Polar and brown bear genomes reveal ancient admixture and demographic footprints of past climate change.
- Proceedings of the National Academy of Sciences of the United States of America
- Published over 5 years ago
Polar bears (PBs) are superbly adapted to the extreme Arctic environment and have become emblematic of the threat to biodiversity from global climate change. Their divergence from the lower-latitude brown bear provides a textbook example of rapid evolution of distinct phenotypes. However, limited mitochondrial and nuclear DNA evidence conflicts in the timing of PB origin as well as placement of the species within versus sister to the brown bear lineage. We gathered extensive genomic sequence data from contemporary polar, brown, and American black bear samples, in addition to a 130,000- to 110,000-y old PB, to examine this problem from a genome-wide perspective. Nuclear DNA markers reflect a species tree consistent with expectation, showing polar and brown bears to be sister species. However, for the enigmatic brown bears native to Alaska’s Alexander Archipelago, we estimate that not only their mitochondrial genome, but also 5-10% of their nuclear genome, is most closely related to PBs, indicating ancient admixture between the two species.

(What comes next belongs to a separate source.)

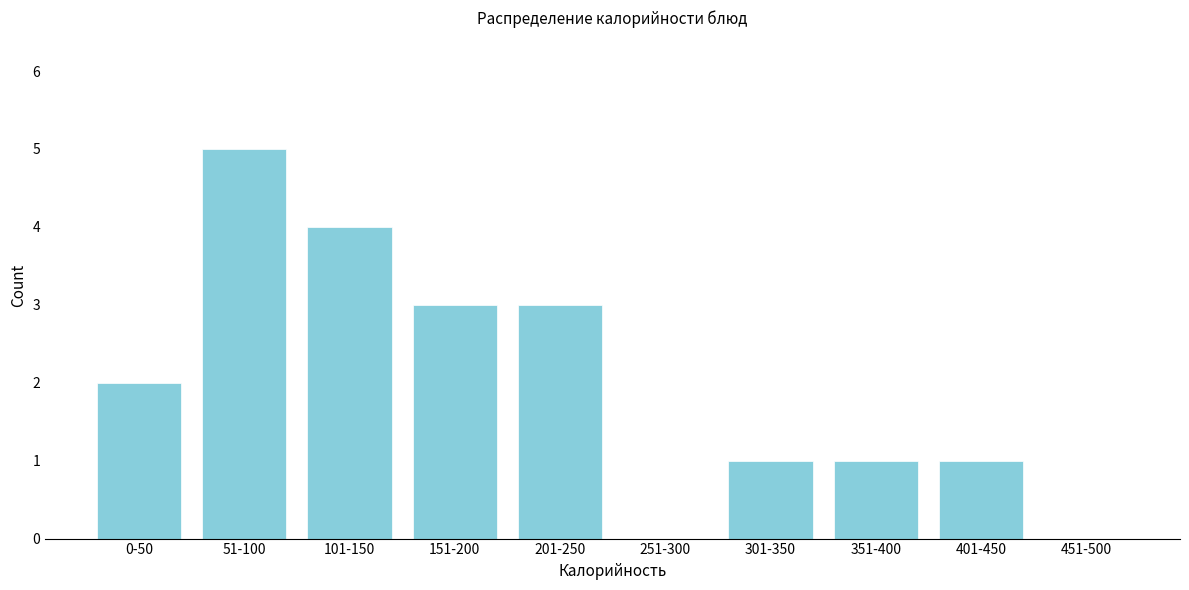

Reading left to right, transcribe all the data shown in this chart.

0-50=2	51-100=5	101-150=4	151-200=3	201-250=3	251-300=0	301-350=1	351-400=1	401-450=1	451-500=0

Explicit admixture analyses are consistent with ancient splits among PBs, brown bears and black bears that were later followed by occasional admixture. We also provide paleodemographic estimates that suggest bear evolution has tracked key climate events, and that PB in particular experienced a prolonged and dramatic decline in its effective population size during the last ca. 500,000 years. We demonstrate that brown bears and PBs have had sufficiently independent evolutionary histories over the last 4-5 million years to leave imprints in the PB nuclear genome that likely are associated with ecological adaptation to the Arctic environment.